The circuit court concluded that the rule of law enunciated in Williams was controlling, that its previous denial of defendants' motion was in error, and it reluctantly granted defendants' motion in reliance on Williams.

Plaintiff now argues that the common law principle enunciated in Williams arose from the English agrarian society and is inapplicable to the modern urban environment. However, we are not convinced that the principle should be discarded by us at this time. The Williams Court saw fit to apply the principle to a modern urban lease, in part because a majority of the Supreme Court in Samson v Saginaw Professional Building, Inc, 393 Mich 393; 224 NW2d 823 (1975), "apparently would not extend the landlord's duty to incidents which occurred within the boundaries of the leased premises". Williams, supra, p 470. We believe that a new direction in this area of the common law should come from the Supreme Court.
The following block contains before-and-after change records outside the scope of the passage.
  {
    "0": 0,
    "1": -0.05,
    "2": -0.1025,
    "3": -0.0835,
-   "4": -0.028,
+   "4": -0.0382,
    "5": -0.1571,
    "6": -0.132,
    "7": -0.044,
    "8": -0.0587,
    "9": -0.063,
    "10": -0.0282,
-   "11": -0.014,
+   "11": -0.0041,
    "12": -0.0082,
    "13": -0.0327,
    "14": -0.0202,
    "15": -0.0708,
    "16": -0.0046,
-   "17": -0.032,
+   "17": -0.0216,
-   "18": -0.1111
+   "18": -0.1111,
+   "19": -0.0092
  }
Plaintiff next argues that, even if a duty does not arise out of the relationship of the parties, defendant's undertaking to provide security services gave rise to a duty to exercise reasonable care in the undertaking. This argument fails because defendants did not undertake to provide security on the leased premises of Kroger.

Plaintiff next argues that, in any event, defendants may be held liable for breach of their duty to maintain security in the common areas of the shopping center. Plaintiff asserts that different lighting and a security patrol would have deterred *55 criminal activity and thus may have avoided the assault on Pagano. We disagree that defendants had the duty to provide security outside the Kroger store at all hours that the store was open. Escobar v Brent General Hospital, 106 Mich App 828; 308 NW2d 691 (1981). Even were there a duty, we note with the New Jersey Supreme Court that "there would also be exceptional uncertainty with respect to the issue of causation. This is so because of the extraordinary speculation inherent in the subject of deterrence of men bent upon criminal ventures. It would be quite a guessing game to determine whether some unknown thug of unknowable character and mentality would have been deterred if the owner had furnished * * * some additional police." Goldberg v Housing Authority of Newark, 38 NJ 578, 590; 186 A2d, 297 (1962).

Affirmed.

NOTES

[*] Circuit judge, sitting on the Court of Appeals by assignment.